One mystery is why the peaks are about 2 GeV apart. This could simply be a statistical deviation or it may be a sign that they still have some work to do on calibrating the calorimeters which measure the energies of the photons. The two experiments have different systems for detecting these photons. ATLAS use a tank of liquid argon, a clear liquid that looks like this.
CMS on the other had uses some Lead Tungstate crystals which look like glass but are as heavy as lead. See this old article from Symmetry Breaking for the remarkable story behind them.
When the CMS detector is finally laid to rest in about 40 years time they will be able to take the crystals out and make a great chandelier out of them as a memorial.
Another mystery about the diphoton results is that the strength of the signal is about twice as strong as expected. This can be seen clearly in this signal plot.
The excess over the standard model Higgs signal is about 1.5 Sigma for each experiment. It could be a sign that the particle is not as standard as expected, but more probably this is just a fluctuation that will go away with more data. It does mean that we should be cautious about how much we should expect the signal to improve if we double the data. It wont be as much as you might think and in fact the signal could get worse. This is why you should not expect conclusive results until all this years data is in.

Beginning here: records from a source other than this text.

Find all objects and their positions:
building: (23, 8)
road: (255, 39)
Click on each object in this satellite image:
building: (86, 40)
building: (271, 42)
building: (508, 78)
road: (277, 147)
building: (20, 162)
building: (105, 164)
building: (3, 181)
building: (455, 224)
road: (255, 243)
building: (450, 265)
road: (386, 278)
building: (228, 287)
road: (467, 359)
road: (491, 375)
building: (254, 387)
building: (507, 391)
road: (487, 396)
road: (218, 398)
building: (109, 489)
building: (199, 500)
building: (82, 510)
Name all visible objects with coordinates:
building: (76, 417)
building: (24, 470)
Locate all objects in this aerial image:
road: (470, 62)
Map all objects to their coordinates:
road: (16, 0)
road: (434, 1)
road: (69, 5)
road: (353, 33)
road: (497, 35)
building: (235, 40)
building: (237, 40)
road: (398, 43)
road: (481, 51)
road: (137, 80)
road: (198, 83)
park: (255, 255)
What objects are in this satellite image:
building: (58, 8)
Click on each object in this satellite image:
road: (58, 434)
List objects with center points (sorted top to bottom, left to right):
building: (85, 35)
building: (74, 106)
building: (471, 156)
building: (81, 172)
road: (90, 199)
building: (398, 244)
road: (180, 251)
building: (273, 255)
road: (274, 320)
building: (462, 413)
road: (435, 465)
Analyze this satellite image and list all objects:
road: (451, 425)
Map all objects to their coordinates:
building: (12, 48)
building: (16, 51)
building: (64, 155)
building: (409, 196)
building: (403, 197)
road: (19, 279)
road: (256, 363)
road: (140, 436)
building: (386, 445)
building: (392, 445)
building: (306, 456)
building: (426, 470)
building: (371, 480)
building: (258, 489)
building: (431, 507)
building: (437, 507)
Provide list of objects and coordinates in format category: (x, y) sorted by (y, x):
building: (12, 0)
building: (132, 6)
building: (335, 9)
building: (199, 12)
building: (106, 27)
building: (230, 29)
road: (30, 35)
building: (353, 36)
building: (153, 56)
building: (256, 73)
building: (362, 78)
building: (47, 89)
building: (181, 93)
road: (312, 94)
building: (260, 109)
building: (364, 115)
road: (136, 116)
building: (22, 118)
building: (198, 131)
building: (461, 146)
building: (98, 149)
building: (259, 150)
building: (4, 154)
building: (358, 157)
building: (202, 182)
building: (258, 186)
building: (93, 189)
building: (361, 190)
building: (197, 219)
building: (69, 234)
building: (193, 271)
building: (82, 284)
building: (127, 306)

The unofficial Higgs combinations now need updating and here is the new ATLAS+CMS combo for the diphoton channel with the December version in red for reference.
The significance is not as good as it would be if the two excesses coincided better in mass but it is now almost 3 sigma.
The CMS all channel combination has also been updated of course. Here is a replot to show how it has changed vs the December levels in red. there is no change at higher masses.
The significance on this plot has now just passed 3-sigma at the peak of the excess.
Which means that the unofficial Higgs combination needs to be updated so here it is
The peak significance here has now reached about 3.5 sigma.
I should remind you that this is an unofficial approximate combination that ignores correlations and un-normal probability distributions. The official version from the Higgs combination group should be due out soon. It will be similar but the differences are important.